## Task details
How many lines in the listing below contain the string "Audit"? Matching is case-sensitive, and the reply should be the number alone.

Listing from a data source
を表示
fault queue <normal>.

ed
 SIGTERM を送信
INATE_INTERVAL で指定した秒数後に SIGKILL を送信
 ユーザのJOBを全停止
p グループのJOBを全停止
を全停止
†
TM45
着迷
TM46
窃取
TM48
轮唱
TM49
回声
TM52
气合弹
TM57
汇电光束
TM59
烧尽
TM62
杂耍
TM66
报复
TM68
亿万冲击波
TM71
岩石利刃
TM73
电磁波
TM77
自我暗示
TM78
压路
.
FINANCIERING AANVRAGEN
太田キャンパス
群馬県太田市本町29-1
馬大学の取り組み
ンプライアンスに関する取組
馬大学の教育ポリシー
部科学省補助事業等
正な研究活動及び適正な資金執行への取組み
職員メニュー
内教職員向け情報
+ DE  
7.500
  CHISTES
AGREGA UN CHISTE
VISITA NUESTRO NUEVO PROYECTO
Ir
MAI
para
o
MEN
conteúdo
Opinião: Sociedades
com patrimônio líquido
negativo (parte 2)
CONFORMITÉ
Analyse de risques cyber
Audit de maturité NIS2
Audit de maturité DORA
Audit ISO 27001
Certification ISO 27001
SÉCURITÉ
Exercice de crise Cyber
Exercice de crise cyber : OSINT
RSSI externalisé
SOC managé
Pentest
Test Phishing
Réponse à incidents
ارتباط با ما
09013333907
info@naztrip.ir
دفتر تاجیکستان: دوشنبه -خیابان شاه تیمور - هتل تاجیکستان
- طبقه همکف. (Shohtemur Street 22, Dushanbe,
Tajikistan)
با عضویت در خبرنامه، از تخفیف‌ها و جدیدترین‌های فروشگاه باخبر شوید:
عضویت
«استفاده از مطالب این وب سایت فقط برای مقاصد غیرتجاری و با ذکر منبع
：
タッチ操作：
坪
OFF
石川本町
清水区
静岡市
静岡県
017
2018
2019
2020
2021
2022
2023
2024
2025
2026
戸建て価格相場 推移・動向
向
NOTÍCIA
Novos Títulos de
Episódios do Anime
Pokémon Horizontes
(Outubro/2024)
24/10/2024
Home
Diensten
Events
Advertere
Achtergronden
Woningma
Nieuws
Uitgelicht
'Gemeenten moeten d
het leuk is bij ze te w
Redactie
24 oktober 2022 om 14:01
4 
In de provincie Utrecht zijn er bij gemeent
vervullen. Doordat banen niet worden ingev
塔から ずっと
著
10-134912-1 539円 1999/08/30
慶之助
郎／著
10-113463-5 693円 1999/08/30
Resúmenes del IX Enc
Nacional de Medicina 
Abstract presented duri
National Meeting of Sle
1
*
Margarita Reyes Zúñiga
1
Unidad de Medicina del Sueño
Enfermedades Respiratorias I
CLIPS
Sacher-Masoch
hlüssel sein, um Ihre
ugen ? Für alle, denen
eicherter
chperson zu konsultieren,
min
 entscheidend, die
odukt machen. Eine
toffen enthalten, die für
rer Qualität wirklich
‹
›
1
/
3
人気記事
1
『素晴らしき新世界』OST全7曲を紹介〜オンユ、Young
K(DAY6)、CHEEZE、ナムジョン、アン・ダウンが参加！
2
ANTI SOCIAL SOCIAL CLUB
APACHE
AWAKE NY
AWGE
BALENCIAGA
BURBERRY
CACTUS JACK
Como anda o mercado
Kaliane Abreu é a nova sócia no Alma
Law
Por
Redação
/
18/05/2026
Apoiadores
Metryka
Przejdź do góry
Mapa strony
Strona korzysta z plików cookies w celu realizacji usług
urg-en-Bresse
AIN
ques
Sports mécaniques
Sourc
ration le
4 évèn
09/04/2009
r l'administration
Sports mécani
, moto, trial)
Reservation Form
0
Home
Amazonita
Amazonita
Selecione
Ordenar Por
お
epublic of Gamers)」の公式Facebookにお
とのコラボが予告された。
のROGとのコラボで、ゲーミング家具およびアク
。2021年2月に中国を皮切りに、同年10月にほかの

## Your response
3